The Word of God contains many reasons for not being afraid:
“My help comes from the Lord, who made heaven and earth! … The Lord himself watches over you! … The Lord keeps you from all harm and watches over your life. The Lord keeps watch over you as you come and go, both now and forever.” – Psalm 121:2, 5, 7-8
But how do we cling to these truths when fear is so real and help seems so far away? The Word of God again comes to our rescue with two specific ways we can fight back against fear – and win.
Two ways to fight back – and win
As the Son of God, Jesus understands that most of our fear is focused on the unknown and that much of it is focused on the future. For these reasons, Jesus tells us, “Seek the Kingdom of God above all else, and live righteously, and your heavenly Father will give you everything you need. Don’t worry about tomorrow, for tomorrow will bring its own worries. Today’s trouble is enough for today.” (Matthew 6:33-34)

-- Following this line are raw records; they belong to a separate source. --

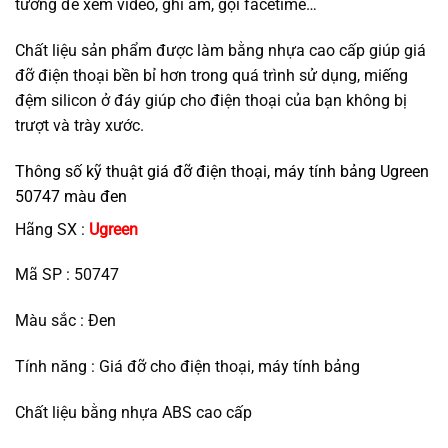
tưởng để xem video, ghi âm, gọi facetime…
Chất liệu sản phẩm được làm bằng nhựa cao cấp giúp giá
đỡ điện thoại bền bỉ hơn trong quá trình sử dụng, miếng
đệm silicon ở đáy giúp cho điện thoại của bạn không bị
trượt và trày xước.
Thông số kỹ thuật giá đỡ điện thoại, máy tính bảng Ugreen
50747 màu đen
Hãng SX :
Ugreen
Mã SP : 50747
Màu sắc : Đen
Tính năng : Giá đỡ cho điện thoại, máy tính bảng
Chất liệu bằng nhựa ABS cao cấp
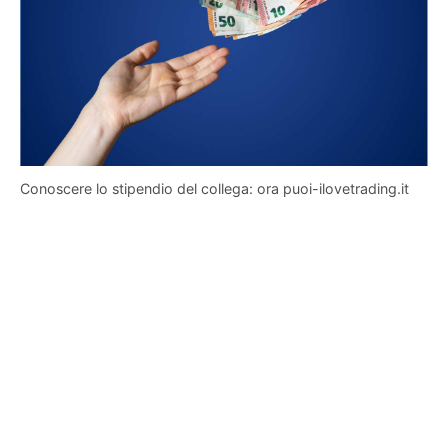
Conoscere lo stipendio del collega: ora puoi-ilovetrading.it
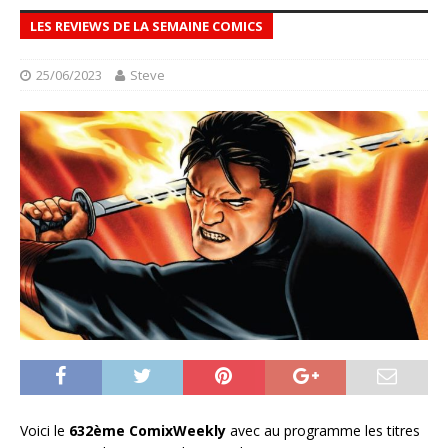
LES REVIEWS DE LA SEMAINE COMICS
25/06/2023
Steve
Voici le
632ème ComixWeekly
avec au programme les titres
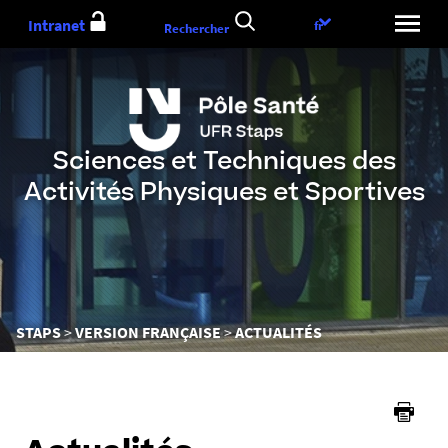
Aller
Intranet
Choix
fr
Rechercher
au
de
contenu
la
langue
Sciences et Techniques des
Activités Physiques et Sportives
Vous
STAPS
VERSION FRANÇAISE
ACTUALITÉS
êtes
ici :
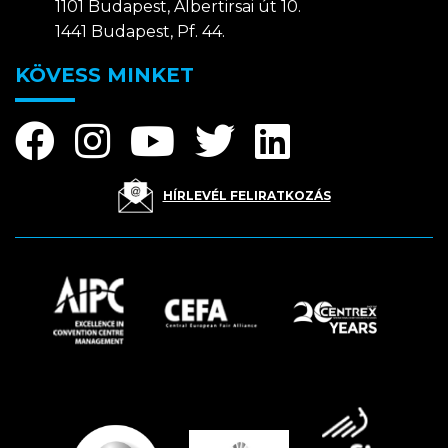
1101 Budapest, Albertirsai út 10.
1441 Budapest, Pf. 44.
KÖVESS MINKET
HÍRLEVÉL FELIRATKOZÁS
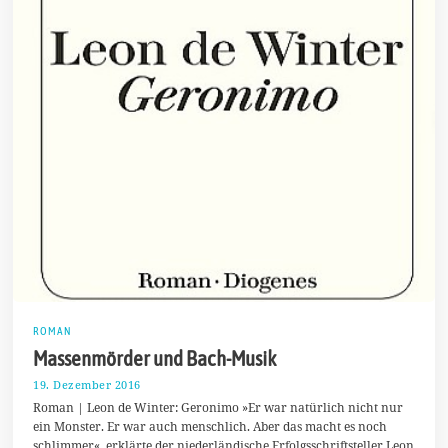
ROMAN
Massenmörder und Bach-Musik
19. Dezember 2016
2
3
Roman | Leon de Winter: Geronimo »Er war natürlich nicht nur
.
ein Monster. Er war auch menschlich. Aber das macht es noch
D
schlimmer«, erklärte der niederländische Erfolgsschriftsteller Leon
e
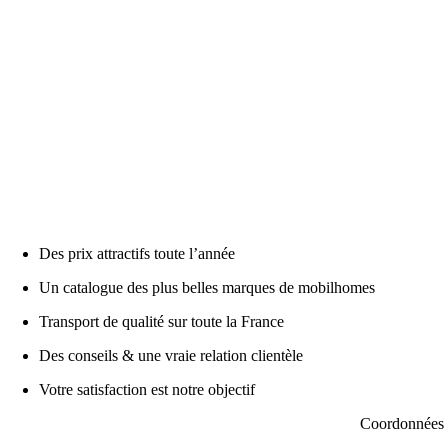
Des prix attractifs toute l’année
Un catalogue des plus belles marques de mobilhomes
Transport de qualité sur toute la France
Des conseils & une vraie relation clientèle
Votre satisfaction est notre objectif
Coordonnées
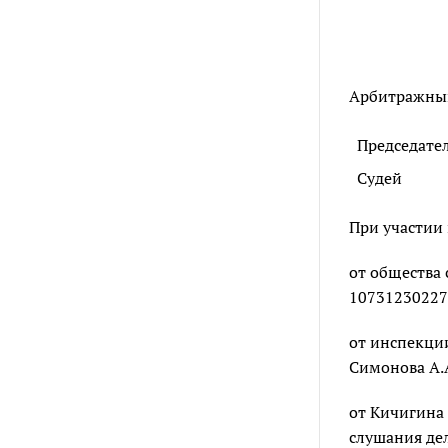
Арбитражный 
Председате
Судей
При участии 
от общества 
107312302275
от инспекции
Симонова А.А.
от Кичигина 
слушания де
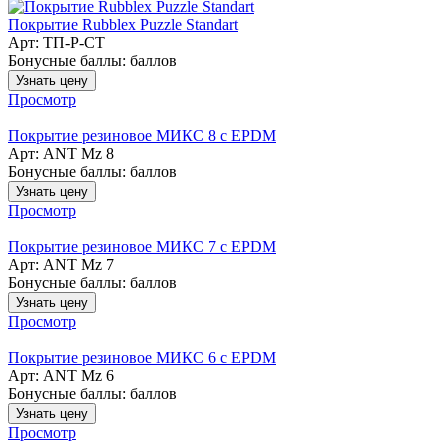
Покрытие Rubblex Puzzle Standart
Арт: ТП-Р-СТ
Бонусные баллы:
баллов
Узнать цену
Просмотр
Покрытие резиновое МИКС 8 с EPDM
Арт: ANT Mz 8
Бонусные баллы:
баллов
Узнать цену
Просмотр
Покрытие резиновое МИКС 7 с EPDM
Арт: ANT Mz 7
Бонусные баллы:
баллов
Узнать цену
Просмотр
Покрытие резиновое МИКС 6 с EPDM
Арт: ANT Mz 6
Бонусные баллы:
баллов
Узнать цену
Просмотр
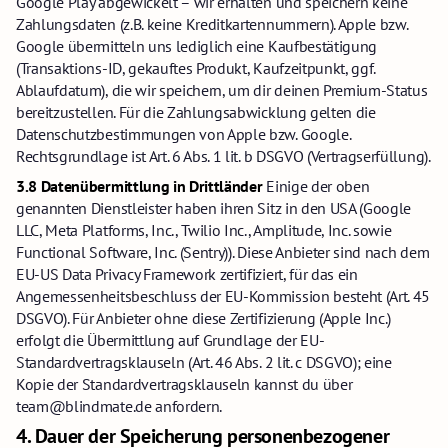
Google Play abgewickelt – wir erhalten und speichern keine
Zahlungsdaten (z.B. keine Kreditkartennummern). Apple bzw.
Google übermitteln uns lediglich eine Kaufbestätigung
(Transaktions-ID, gekauftes Produkt, Kaufzeitpunkt, ggf.
Ablaufdatum), die wir speichern, um dir deinen Premium-Status
bereitzustellen. Für die Zahlungsabwicklung gelten die
Datenschutzbestimmungen von Apple bzw. Google.
Rechtsgrundlage ist Art. 6 Abs. 1 lit. b DSGVO (Vertragserfüllung).
3.8 Datenübermittlung in Drittländer
Einige der oben
genannten Dienstleister haben ihren Sitz in den USA (Google
LLC, Meta Platforms, Inc., Twilio Inc., Amplitude, Inc. sowie
Functional Software, Inc. (Sentry)). Diese Anbieter sind nach dem
EU-US Data Privacy Framework zertifiziert, für das ein
Angemessenheitsbeschluss der EU-Kommission besteht (Art. 45
DSGVO). Für Anbieter ohne diese Zertifizierung (Apple Inc.)
erfolgt die Übermittlung auf Grundlage der EU-
Standardvertragsklauseln (Art. 46 Abs. 2 lit. c DSGVO); eine
Kopie der Standardvertragsklauseln kannst du über
team@blindmate.de anfordern.
4.
Dauer der Speicherung personenbezogener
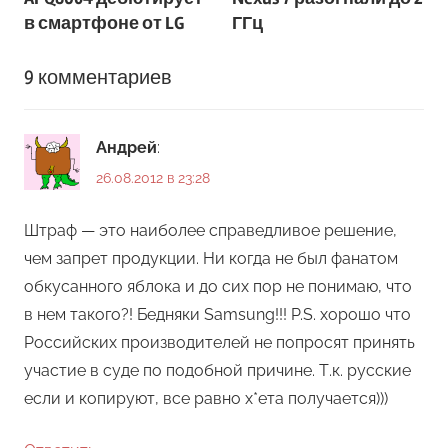
записям
в смартфоне от LG
ГГц
9 комментариев
Андрей
:
26.08.2012 в 23:28
Штраф — это наиболее справедливое решение,
чем запрет продукции. Ни когда не был фанатом
обкусанного яблока и до сих пор не понимаю, что
в нем такого?! Бедняки Samsung!!! P.S. хорошо что
Российских производителей не попросят принять
участие в суде по подобной причине. Т.к. русские
если и копируют, все равно х*ета получается)))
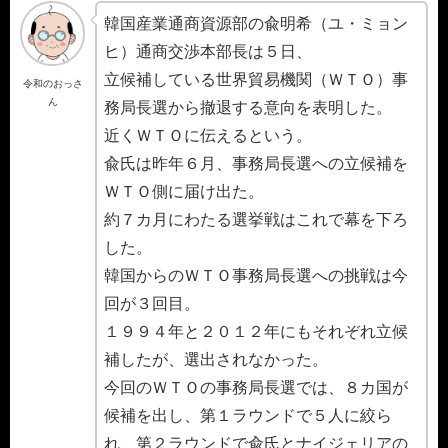
韓国産業通商資源部の兪明希（ユ・ミョン
ヒ）通商交渉本部長は５日、
立候補している世界貿易機関（ＷＴＯ）事
令和のおっさ
ん
務局長選から撤退する意向を表明した。
近くＷＴＯに伝えるという。
兪氏は昨年６月、事務局長選への立候補を
ＷＴＯ側に届け出た。
約７カ月にわたる選挙戦はこれで幕を下ろ
した。
韓国からのＷＴＯ事務局長選への挑戦は今
回が３回目。
１９９４年と２０１２年にもそれぞれ立候
補したが、選出されなかった。
今回のＷＴＯの事務局長選では、８カ国が
候補を出し、第１ラウンドで５人に絞ら
れ、第２ラウンドで兪氏とナイジェリアの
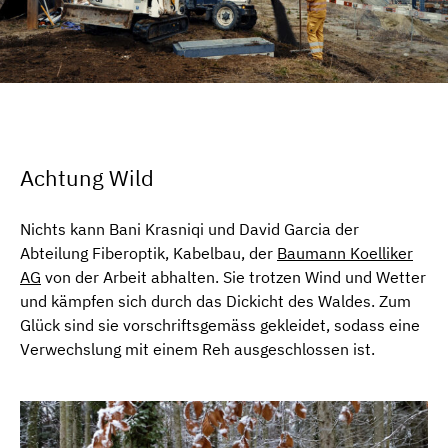
Achtung Wild
Nichts kann Bani Krasniqi und David Garcia der
Abteilung Fiberoptik, Kabelbau, der
Baumann Koelliker
AG
von der Arbeit abhalten. Sie trotzen Wind und Wetter
und kämpfen sich durch das Dickicht des Waldes. Zum
Glück sind sie vorschriftsgemäss gekleidet, sodass eine
Verwechslung mit einem Reh ausgeschlossen ist.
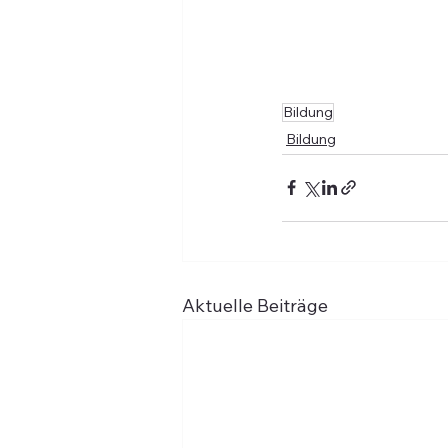
Bildung
Bildung
Aktuelle Beiträge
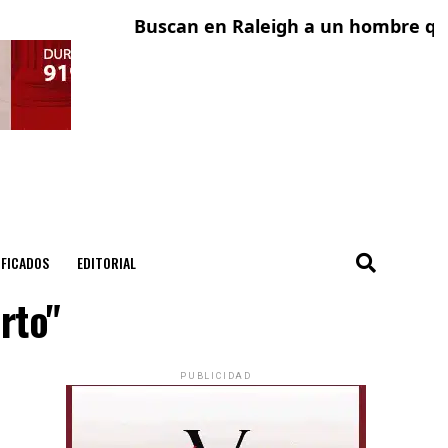
Buscan en Raleigh a un hombre que 
Ad
IFICADOS
EDITORIAL
rto"
PUBLICIDAD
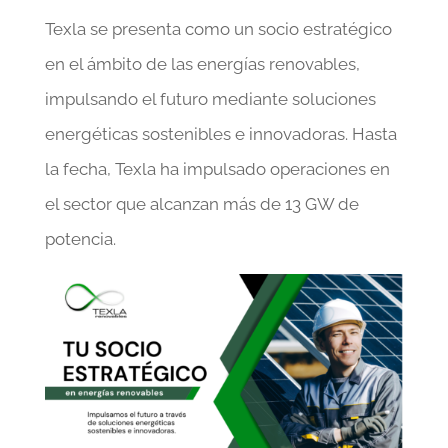
Texla se presenta como un socio estratégico
en el ámbito de las energías renovables,
impulsando el futuro mediante soluciones
energéticas sostenibles e innovadoras. Hasta
la fecha, Texla ha impulsado operaciones en
el sector que alcanzan más de 13 GW de
potencia.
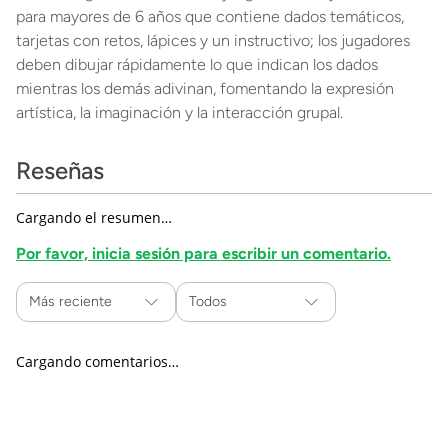
para mayores de 6 años que contiene dados temáticos,
tarjetas con retos, lápices y un instructivo; los jugadores
deben dibujar rápidamente lo que indican los dados
mientras los demás adivinan, fomentando la expresión
artística, la imaginación y la interacción grupal.
Reseñas
Cargando el resumen…
Por favor, inicia sesión para escribir un comentario.
Más reciente
Todos
Cargando comentarios…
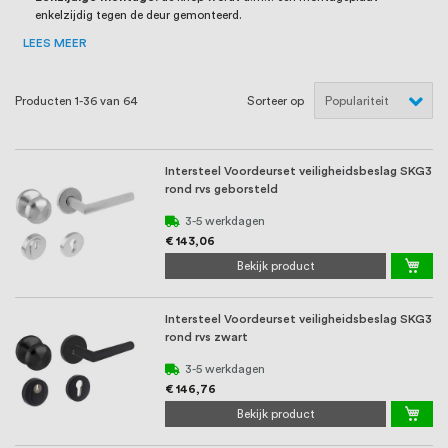
oprichting staat persoonlijke service bij
enkelzijdig tegen de deur gemonteerd.
ons voorop, want we geloven dat een
LEES MEER
goede relatie met onze klanten het
Producten
1
-
36
van
64
Sorteer op
verschil maakt.
Intersteel Voordeurset veiligheidsbeslag SKG3
rond rvs geborsteld
3-5 werkdagen
€ 143,06
Bekijk product
Intersteel Voordeurset veiligheidsbeslag SKG3
rond rvs zwart
3-5 werkdagen
€ 146,76
Bekijk product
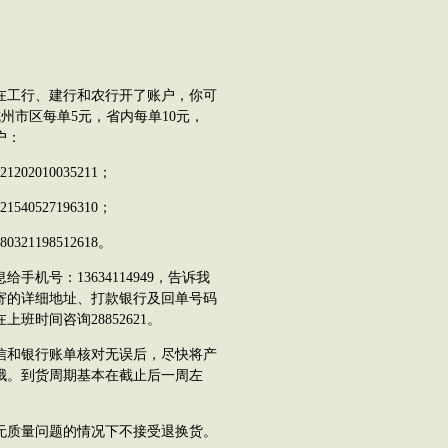
工行、建行和农行开了账户，你可
州市区每单5元，省内每单10元，
户：
010035211；
527196310；
198512618。
号：13634114949，告诉我
寄的详细地址、打款银行及回单号码
时间咨询28852621。
和银行账单核对无误后，尽快将产
哦。到货周期基本在截止后一周左
质量问题的情况下不接受退换货。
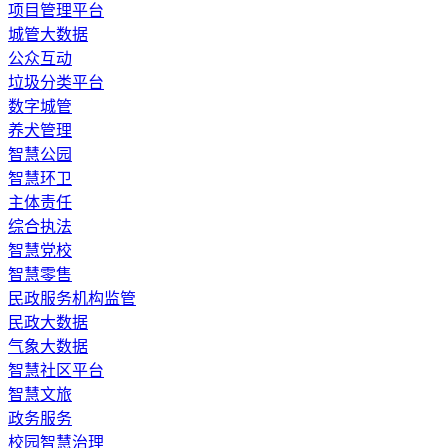
​项目管理平台
城管大数据
公众互动
垃圾分类平台
数字城管
养犬管理
智慧公园
智慧环卫
主体责任
综合执法
智慧党校
智慧零售
民政服务机构监管
民政大数据
气象大数据
智慧社区平台
智慧文旅
政务服务
校园智慧治理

From these few words, we can discern how Jesus wants us to fight back against our fears: focus on God, and focus on today.
Focus on God
First, focus on God.
I know how simple this may seem, but I also know how hard it is to do. When we stop focusing on ourselves and the problems at hand, we free ourselves to focus on God – and then to trust – and then to overcome. Focusing on God comes by way of such actions as reading and meditating on His Word, praying, praising Him, and worshiping Him. See God for who He is and what He does, and then lean on Him. If necessary, let Him carry you. Focus on God, and watch the fear begin to fade.
Focus on today
Second, focus on today.
Yes, we must plan for tomorrow, and we need to be ready if known problems become real threats, but the reality is that we live in the present, that is, today. Worries about the past, or fears about the future, do nothing but empty today of its God-given joy and peace. If we are to overcome our fears and live as God wants us to live, then we must focus on today.
In the end, fear is all about focus. This is why fear so often attacks in the darkness of the night or the darkness of the soul when we feel alone and helpless. Fear wants you to focus on yourself and your future in this world. God, on the other hand, wants you to focus on Him and your future in His arms. Pray, praise Him, worship Him, thank Him, and trust Him. In the end, everything will be okay – because God will not fail you or forsake you.